Parlamento aprovou, esta sexta-feira, a despenalização da morte medicamente assistida, depois de uma tentativa de adiamento à última hora, e sem sucesso, feita pelo PSD. O texto final foi aprovado com 136 votos a favor.

As bancadas do PCP, CDS e Chega votaram contra esta proposta.
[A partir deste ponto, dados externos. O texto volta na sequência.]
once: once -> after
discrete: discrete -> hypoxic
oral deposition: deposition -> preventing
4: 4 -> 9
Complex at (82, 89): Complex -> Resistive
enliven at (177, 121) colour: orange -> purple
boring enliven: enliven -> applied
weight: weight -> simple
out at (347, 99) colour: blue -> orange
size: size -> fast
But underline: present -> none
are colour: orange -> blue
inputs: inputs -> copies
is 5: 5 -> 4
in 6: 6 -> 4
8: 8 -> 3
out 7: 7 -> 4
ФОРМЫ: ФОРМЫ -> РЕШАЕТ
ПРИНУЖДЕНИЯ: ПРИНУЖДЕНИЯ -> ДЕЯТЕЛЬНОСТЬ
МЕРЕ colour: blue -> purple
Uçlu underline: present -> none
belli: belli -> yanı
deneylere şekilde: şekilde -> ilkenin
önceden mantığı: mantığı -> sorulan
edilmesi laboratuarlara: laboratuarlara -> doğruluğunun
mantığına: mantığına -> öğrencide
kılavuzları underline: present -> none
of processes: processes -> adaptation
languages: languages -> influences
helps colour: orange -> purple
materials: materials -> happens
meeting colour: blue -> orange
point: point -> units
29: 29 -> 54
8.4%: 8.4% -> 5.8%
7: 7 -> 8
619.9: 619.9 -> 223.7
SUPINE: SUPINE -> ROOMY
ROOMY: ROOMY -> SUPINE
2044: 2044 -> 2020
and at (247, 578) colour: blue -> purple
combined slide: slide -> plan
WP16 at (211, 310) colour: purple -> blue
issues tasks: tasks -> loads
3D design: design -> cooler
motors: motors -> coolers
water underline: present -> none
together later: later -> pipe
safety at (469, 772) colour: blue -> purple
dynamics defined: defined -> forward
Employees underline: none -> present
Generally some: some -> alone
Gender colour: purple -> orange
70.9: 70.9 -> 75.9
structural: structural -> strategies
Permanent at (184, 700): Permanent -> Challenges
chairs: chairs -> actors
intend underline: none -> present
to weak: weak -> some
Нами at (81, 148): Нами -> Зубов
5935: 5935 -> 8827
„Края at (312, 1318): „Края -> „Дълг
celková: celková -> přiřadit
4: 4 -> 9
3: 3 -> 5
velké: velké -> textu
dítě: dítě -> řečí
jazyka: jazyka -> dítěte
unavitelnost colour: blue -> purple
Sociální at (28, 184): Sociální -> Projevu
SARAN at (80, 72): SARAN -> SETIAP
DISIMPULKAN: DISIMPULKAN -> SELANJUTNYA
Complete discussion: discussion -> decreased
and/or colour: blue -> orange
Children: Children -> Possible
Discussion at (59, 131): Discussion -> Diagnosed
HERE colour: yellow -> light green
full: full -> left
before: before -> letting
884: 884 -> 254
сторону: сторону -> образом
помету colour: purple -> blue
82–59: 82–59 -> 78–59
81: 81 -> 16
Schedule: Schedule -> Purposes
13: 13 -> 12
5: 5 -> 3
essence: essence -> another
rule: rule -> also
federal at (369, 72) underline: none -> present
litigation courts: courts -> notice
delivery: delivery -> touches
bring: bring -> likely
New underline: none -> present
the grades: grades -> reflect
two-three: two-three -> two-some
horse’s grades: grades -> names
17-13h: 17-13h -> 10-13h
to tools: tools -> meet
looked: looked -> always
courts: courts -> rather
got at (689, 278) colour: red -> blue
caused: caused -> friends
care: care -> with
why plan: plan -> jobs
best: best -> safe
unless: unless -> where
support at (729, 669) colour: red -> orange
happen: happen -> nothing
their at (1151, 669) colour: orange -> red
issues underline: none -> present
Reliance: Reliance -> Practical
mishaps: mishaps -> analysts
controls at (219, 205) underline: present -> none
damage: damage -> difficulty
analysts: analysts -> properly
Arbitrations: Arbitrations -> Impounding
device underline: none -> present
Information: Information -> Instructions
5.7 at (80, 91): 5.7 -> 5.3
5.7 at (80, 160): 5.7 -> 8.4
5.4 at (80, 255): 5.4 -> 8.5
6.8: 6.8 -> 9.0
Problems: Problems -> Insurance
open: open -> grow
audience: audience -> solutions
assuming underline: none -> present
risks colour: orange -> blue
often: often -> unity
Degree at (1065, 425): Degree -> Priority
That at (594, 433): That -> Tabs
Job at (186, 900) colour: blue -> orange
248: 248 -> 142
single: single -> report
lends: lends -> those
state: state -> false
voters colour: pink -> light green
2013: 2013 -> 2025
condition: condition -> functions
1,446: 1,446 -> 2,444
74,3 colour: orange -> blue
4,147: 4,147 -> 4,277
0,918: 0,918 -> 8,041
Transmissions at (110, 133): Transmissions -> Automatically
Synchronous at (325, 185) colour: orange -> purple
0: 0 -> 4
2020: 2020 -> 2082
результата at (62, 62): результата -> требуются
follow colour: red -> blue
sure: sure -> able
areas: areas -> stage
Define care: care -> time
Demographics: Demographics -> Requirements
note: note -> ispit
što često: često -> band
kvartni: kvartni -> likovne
As bancadas do PSD e PS dividiram-se entre votos contra e votos a favor.

Registou-se também a abstenção de quatro deputados: dois do PS e dois do PSD.

Face às regras sanitárias devido da epidemia de Covid-19, e para evitar que estejam demasiados deputados no hemiciclo ao mesmo tempo, a votação decorreu em três tempos, por grupos de deputados.

Aprovada, a lei segue, dentro de dias, para decisão do Presidente da República, Marcelo Rebelo de Sousa, que pode vetar, enviar para o Tribunal Constitucional, ou promulgar.

Se o Presidente promulgar a lei, Portugal será o quarto país na Europa, e o sétimo no mundo, a despenalizar a eutanásia.

A votação final global do diploma resulta de projetos do BE, PS, PAN, PEV e IL aprovados, na generalidade, em fevereiro de 2020, está agendada para a reunião plenária de hoje, depois de ter terminado a discussão e votação na especialidade, em comissão, já no mês de janeiro.

A lei prevê, nomeadamente, que só podem pedir a morte medicamente assistida, através de um médico, pessoas maiores de 18 anos, sem problemas ou doenças mentais, em situação de sofrimento e com doença incurável.